#### [Assignment]
Each line below should be copied exactly as it stands.
======== Provided information
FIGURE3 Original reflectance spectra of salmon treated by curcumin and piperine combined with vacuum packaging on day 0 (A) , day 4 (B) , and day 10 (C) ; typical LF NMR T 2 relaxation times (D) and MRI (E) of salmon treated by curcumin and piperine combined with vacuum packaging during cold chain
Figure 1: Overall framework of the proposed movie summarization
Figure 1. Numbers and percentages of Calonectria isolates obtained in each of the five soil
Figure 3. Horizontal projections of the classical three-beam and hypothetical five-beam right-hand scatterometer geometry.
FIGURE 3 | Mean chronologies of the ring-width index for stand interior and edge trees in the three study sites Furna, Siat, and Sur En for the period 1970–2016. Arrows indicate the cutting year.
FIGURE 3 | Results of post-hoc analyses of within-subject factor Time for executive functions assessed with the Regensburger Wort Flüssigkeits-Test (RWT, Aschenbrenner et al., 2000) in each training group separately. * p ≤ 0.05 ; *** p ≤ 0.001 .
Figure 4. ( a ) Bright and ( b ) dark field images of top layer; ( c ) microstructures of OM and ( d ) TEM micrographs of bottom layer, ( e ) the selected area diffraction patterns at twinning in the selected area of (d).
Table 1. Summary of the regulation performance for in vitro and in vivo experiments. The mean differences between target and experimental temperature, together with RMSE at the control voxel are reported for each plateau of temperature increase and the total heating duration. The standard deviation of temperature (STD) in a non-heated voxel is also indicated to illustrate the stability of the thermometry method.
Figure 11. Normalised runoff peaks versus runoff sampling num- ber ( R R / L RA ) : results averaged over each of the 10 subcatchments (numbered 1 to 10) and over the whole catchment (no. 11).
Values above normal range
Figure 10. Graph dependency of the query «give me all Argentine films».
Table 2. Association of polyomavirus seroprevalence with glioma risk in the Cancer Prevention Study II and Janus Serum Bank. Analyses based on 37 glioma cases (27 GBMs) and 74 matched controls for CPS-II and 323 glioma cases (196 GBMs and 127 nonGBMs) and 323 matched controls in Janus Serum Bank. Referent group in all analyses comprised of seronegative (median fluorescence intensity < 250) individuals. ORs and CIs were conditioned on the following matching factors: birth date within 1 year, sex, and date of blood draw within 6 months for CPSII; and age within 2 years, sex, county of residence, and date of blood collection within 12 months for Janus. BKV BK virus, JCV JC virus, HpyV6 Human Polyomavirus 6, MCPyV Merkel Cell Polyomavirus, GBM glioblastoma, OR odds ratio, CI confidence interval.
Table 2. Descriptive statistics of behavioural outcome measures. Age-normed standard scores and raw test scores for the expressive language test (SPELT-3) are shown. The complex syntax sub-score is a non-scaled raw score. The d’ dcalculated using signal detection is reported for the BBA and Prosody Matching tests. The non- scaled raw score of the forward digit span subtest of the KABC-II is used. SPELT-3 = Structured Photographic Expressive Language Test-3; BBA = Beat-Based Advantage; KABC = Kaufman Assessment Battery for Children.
================
#### [Response to the exercise]
FIGURE3 Original reflectance spectra of salmon treated by curcumin and piperine combined with vacuum packaging on day 0 (A) , day 4 (B) , and day 10 (C) ; typical LF NMR T 2 relaxation times (D) and MRI (E) of salmon treated by curcumin and piperine combined with vacuum packaging during cold chain
Figure 1: Overall framework of the proposed movie summarization
Figure 1. Numbers and percentages of Calonectria isolates obtained in each of the five soil
Figure 3. Horizontal projections of the classical three-beam and hypothetical five-beam right-hand scatterometer geometry.
FIGURE 3 | Mean chronologies of the ring-width index for stand interior and edge trees in the three study sites Furna, Siat, and Sur En for the period 1970–2016. Arrows indicate the cutting year.
FIGURE 3 | Results of post-hoc analyses of within-subject factor Time for executive functions assessed with the Regensburger Wort Flüssigkeits-Test (RWT, Aschenbrenner et al., 2000) in each training group separately. * p ≤ 0.05 ; *** p ≤ 0.001 .
Figure 4. ( a ) Bright and ( b ) dark field images of top layer; ( c ) microstructures of OM and ( d ) TEM micrographs of bottom layer, ( e ) the selected area diffraction patterns at twinning in the selected area of (d).
Table 1. Summary of the regulation performance for in vitro and in vivo experiments. The mean differences between target and experimental temperature, together with RMSE at the control voxel are reported for each plateau of temperature increase and the total heating duration. The standard deviation of temperature (STD) in a non-heated voxel is also indicated to illustrate the stability of the thermometry method.
Figure 11. Normalised runoff peaks versus runoff sampling num- ber ( R R / L RA ) : results averaged over each of the 10 subcatchments (numbered 1 to 10) and over the whole catchment (no. 11).
Values above normal range
Figure 10. Graph dependency of the query «give me all Argentine films».
Table 2. Association of polyomavirus seroprevalence with glioma risk in the Cancer Prevention Study II and Janus Serum Bank. Analyses based on 37 glioma cases (27 GBMs) and 74 matched controls for CPS-II and 323 glioma cases (196 GBMs and 127 nonGBMs) and 323 matched controls in Janus Serum Bank. Referent group in all analyses comprised of seronegative (median fluorescence intensity < 250) individuals. ORs and CIs were conditioned on the following matching factors: birth date within 1 year, sex, and date of blood draw within 6 months for CPSII; and age within 2 years, sex, county of residence, and date of blood collection within 12 months for Janus. BKV BK virus, JCV JC virus, HpyV6 Human Polyomavirus 6, MCPyV Merkel Cell Polyomavirus, GBM glioblastoma, OR odds ratio, CI confidence interval.
Table 2. Descriptive statistics of behavioural outcome measures. Age-normed standard scores and raw test scores for the expressive language test (SPELT-3) are shown. The complex syntax sub-score is a non-scaled raw score. The d’ dcalculated using signal detection is reported for the BBA and Prosody Matching tests. The non- scaled raw score of the forward digit span subtest of the KABC-II is used. SPELT-3 = Structured Photographic Expressive Language Test-3; BBA = Beat-Based Advantage; KABC = Kaufman Assessment Battery for Children.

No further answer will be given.